According to the ULC lawyers, the solution was rooted in the concept of “media neutrality” — if a deceased person’s legal trustee has formal access to a tangible asset, that same person should have access to any digital asset.
If individual states pass bills mirroring the ULC act, the ensuing laws would effectively trump "terms of service" agreements used by tech companies to prohibit people from accessing accounts that are not their own, Walsh said.
Unless a will dictates otherwise, the act seeks to grant a family trustee the right to enter — but not to control — the deceased's digital accounts.
The matter is merely a practical change for the tech age, Walsh contends.
“It’s more than just Facebook. I’ve had emails from 80 year olds who said, ‘You can appreciate the chaos my death would create if there weren’t post-mortem access to my emails.’”
“For me, I’ve been banking online for years. My bills and bank statements come to me through an email account,” Walsh added. “I’ve told my spouse 1,000 times, ‘Here’s where you look to get this stuff.’ (If I die), what if he forgets? What if the password doesn’t work? He would need access to my email account to administer my estate, pay my bills and reset my passwords.”

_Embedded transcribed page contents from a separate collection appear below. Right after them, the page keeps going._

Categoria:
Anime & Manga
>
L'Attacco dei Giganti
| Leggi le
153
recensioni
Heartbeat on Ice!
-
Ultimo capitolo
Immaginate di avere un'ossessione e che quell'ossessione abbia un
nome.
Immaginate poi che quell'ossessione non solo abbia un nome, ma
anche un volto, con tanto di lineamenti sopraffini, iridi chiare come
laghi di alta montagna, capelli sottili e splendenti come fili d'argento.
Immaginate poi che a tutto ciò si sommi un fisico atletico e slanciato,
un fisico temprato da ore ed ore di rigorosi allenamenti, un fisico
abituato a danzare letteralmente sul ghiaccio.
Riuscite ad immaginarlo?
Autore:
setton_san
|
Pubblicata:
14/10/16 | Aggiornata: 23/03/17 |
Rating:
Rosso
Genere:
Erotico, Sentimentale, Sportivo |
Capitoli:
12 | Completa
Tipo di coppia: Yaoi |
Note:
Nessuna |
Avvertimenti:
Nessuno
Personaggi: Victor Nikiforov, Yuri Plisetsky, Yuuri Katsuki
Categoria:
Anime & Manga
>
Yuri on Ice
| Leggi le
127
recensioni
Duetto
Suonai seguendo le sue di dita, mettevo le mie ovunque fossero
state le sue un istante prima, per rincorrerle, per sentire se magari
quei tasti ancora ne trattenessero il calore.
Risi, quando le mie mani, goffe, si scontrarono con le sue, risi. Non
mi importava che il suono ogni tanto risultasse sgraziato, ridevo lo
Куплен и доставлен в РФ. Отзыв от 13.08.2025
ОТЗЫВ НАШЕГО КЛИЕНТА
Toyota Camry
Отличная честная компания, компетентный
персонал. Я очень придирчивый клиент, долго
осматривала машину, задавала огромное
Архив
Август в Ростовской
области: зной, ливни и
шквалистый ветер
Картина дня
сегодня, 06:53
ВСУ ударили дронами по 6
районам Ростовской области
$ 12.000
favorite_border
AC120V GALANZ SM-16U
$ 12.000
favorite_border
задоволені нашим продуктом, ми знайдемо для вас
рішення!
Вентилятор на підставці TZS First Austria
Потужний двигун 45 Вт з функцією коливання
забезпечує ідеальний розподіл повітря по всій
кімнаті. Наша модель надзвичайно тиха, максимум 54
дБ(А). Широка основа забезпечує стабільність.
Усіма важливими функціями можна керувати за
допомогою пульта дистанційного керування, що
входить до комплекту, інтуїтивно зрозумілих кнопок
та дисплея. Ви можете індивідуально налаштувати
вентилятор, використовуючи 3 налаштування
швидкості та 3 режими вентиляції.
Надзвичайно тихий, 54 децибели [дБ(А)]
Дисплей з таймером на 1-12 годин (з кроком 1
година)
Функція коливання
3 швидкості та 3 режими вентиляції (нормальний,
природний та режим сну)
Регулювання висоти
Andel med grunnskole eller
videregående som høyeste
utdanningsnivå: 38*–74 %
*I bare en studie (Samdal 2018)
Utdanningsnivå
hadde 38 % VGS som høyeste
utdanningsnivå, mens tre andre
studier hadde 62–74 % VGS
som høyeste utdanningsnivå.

For one grieving dad in Virginia, the lawyers’ campaign also represents a victory for parents over social media giants.
“I deserve zero credit but am grateful the commissioners appeased — more indulged — me and allowed (my wife) Diane and myself to convey our thoughts,” Rash said.
“So if in the middle of a farm community, if I can help dozens, how many (parents) needing access truly exist?” Rash added. “It is a message that needs conveying and I will further that message if asked.”